Bisnis.com, JAKARTA - Penggunaan mata uang digital yang dikeluarkan oleh bank sentral atau yang disebut Central Bank Digital currency (CBDC) dinilai dapat meminimalisir risiko pencucian uang dan korupsi.
Hal ini dikarenakan setiap data transaksi dan pemindahan dana oleh pemilik rekening akan mudah terbaca oleh BI sebagai pemegang uang elektronik, termasuk transaksi yang bersifat ilegal.
“Jadi semua praktik yang ilegal langsung kebaca dengan uang digital, pencucian uang, korupsi. Kedepannya, kalau digital currency orang tidak bisa korupsi dengan uang rupiah lagi,” katanya dalam Webinar, Senin (12/4/2021).

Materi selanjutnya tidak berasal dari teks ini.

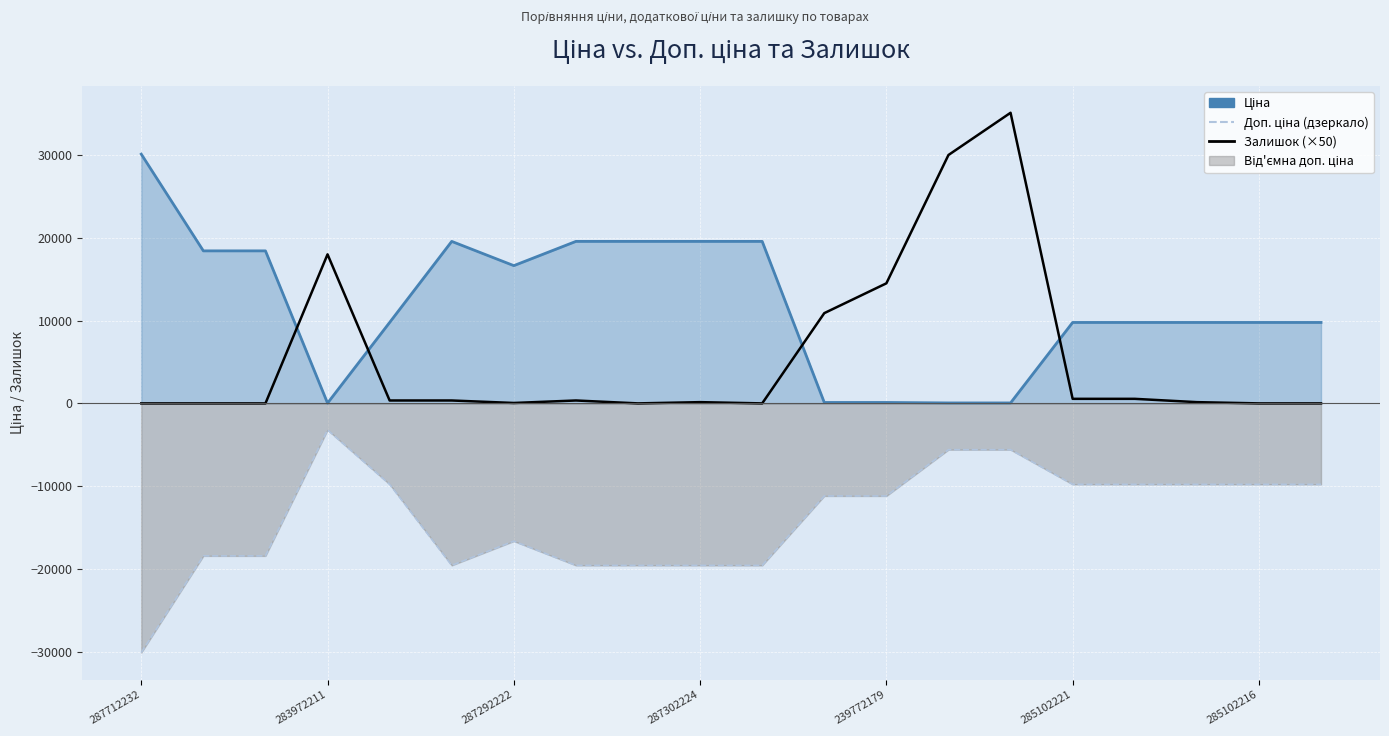

At which category does the chart reach its peak across all series?

14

Namun menurutnya, rencana Bank Indonesia untuk menerbitkan mata uang digital masih memiliki tangangan, baik dari sisi infrastruktur, literasi, maupun dari aspek hukum.

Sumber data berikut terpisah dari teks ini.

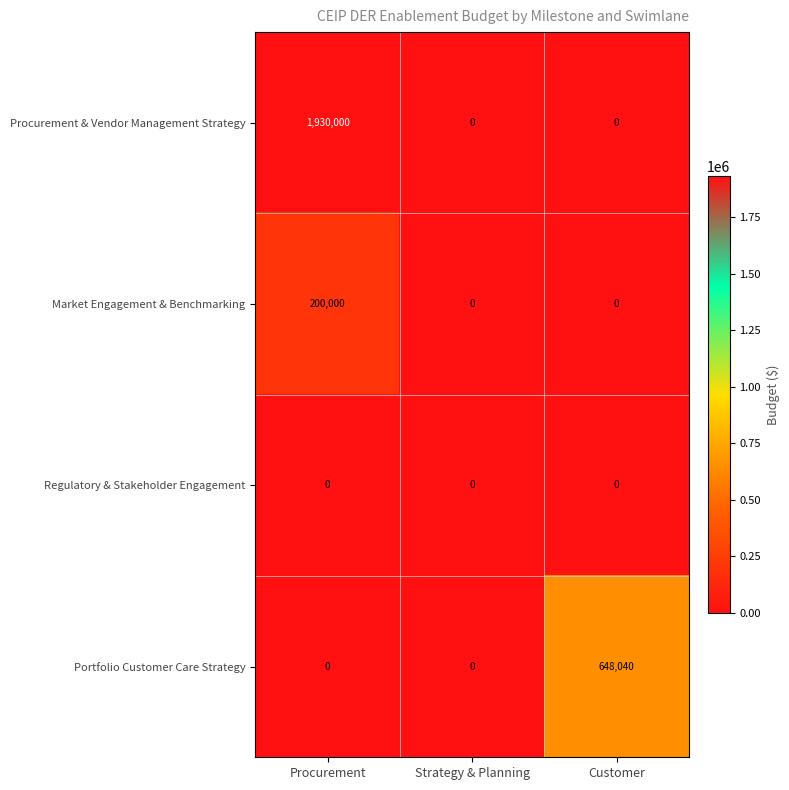

Which label corresponds to the largest value in the chart?

Procurement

Dia mengatakan KUH Perdata di Indonesia hingga saat ini masih belum memiliki konsep digital. “Bahkan dari pembuktian masih harus dalam bentuk surat, kalau tidak menggunakan tanda tangan basah, tidak sah. Kalau kita tarik ke konsep uang digital CBDC, masih jauh,” katanya.
Dia menilai nasabah akan sulit membuktikan kepemilikan mata uang digital ketika terjadi kesalahan yang misalnya disebabkan oleh sistem. Oleh karena itu, Putu mengatakan risiko dasi segi hukum masih sangatlah besar.
Baca Juga
Di samping itu, Putu mengatakan infrastruktur pendukung untuk penggunaan mata uang digital di Indonesia juga masih belum memadai.

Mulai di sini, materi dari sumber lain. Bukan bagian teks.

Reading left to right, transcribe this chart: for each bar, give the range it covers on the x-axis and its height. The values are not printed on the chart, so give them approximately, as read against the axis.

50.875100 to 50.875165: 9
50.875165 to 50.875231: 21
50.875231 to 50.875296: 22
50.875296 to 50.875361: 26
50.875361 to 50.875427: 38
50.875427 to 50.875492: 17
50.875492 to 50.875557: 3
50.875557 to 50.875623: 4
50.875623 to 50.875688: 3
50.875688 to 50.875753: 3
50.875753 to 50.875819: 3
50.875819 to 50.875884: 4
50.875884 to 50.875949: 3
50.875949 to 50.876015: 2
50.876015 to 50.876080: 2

“Contoh, di Indonesia kita masih ada keterbatasan listrik, banyak bencana alam, waktu ada gempa otomatis mesin ATM [anjungan tunai mandiri] tidak bisa digunakan, berarti semua orang yang memiliki tabungan tidak bisa menarik tabungannya,” jelasnya.
Terlebih lagi, di menambahkan, tidak semua penduduk Indonesia memiliki alat yang mendukung untuk penggunaan mata uang digital, misalnya gawai.
“Bagaimana menghadapi itu, siap tidak kita hidup dengan teknologi di saat listrik masih mati dan gadget belum semua orang punya,” jelasnya.